Mondo
Per un nuovo internazionalismo
L’esempio della Global Flotilla, consapevoli del suo significato in gran parte solo politico e simbolico, può e deve essere esteso altrove dall’Ucraina ai conflitti dimenticati. La denuncia della violenza e la sacralità dell’umano sono universali
Nella nostra società civile, nelle nostre opinioni pubbliche, qual è il metro di giudizio del dolore, dell’empatia, dell’intensità dell’indignazione contro le guerre e le tragedie della storia? Siamo alla gerarchia del male? Un’entità collettiva ha emanato criteri in base ai quali popoli e nazioni possano essere riconosciuti da tutti come vittime e oppressi? E quali sarebbero i criteri? Il numero dei morti? La durata dei conflitti? La visione in diretta dei massacri? La cultura, l’appartenenza etno-nazionale delle vittime? Le responsabilità, le colpe degli stati, dei governi e degli apparati, riconosciute e denunciate sempre e solo quando sono occidentali, europee o americane? Anche questo è un doppio standard.

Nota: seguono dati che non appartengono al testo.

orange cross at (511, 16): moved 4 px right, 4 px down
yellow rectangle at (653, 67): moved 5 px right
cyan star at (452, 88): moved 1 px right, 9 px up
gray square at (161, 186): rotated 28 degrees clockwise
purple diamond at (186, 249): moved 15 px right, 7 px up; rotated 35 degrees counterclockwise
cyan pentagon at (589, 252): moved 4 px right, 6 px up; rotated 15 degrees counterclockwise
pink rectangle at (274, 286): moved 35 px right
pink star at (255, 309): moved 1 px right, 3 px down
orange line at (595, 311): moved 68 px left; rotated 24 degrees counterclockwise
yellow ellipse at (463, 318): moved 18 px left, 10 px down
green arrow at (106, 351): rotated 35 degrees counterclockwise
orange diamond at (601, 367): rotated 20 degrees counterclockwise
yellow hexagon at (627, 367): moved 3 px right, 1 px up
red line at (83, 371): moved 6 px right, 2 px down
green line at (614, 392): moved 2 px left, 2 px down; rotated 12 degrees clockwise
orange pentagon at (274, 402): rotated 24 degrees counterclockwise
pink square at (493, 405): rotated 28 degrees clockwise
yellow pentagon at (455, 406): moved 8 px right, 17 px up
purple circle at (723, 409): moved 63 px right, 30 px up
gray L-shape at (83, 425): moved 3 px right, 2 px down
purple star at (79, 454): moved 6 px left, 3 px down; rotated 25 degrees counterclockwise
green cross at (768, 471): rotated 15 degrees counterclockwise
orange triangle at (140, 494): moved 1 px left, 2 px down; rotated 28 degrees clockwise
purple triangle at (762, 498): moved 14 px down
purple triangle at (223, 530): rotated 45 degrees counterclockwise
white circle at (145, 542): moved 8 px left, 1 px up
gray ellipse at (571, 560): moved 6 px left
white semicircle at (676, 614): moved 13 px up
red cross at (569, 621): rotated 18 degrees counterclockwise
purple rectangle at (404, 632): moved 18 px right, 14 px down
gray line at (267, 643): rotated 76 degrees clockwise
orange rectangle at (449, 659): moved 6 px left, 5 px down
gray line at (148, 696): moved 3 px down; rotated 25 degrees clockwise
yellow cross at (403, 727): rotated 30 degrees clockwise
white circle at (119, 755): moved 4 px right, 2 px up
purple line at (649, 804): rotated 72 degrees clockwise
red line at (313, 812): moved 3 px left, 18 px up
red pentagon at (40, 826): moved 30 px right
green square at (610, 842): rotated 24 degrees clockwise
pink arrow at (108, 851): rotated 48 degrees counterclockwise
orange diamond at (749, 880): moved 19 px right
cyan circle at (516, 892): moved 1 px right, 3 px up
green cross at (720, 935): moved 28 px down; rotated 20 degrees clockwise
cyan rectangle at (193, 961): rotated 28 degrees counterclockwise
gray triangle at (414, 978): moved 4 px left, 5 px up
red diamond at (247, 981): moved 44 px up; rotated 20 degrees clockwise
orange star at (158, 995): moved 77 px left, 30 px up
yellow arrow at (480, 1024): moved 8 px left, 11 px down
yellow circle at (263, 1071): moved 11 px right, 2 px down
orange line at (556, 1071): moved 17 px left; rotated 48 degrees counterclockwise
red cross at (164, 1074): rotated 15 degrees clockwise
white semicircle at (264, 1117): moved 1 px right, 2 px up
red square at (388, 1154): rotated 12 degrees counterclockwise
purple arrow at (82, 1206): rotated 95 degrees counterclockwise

Irricevibile.
In questa era di guerre totali, di fronte al fallimento e all’impotenza politica delle Nazioni Unite, alla mancanza di un soggetto in grado di garantire il rispetto del diritto internazionale e umanitario, di concordare tregue e prospettive di pacificazione, dove la forza e la volontà di potenza degli stati appaiono incontenibili, l’esempio della Global Flotilla, consapevoli del suo significato in gran parte solo politico e simbolico, può e deve essere esteso altrove: abbiamo bisogno di un nuovo internazionalismo.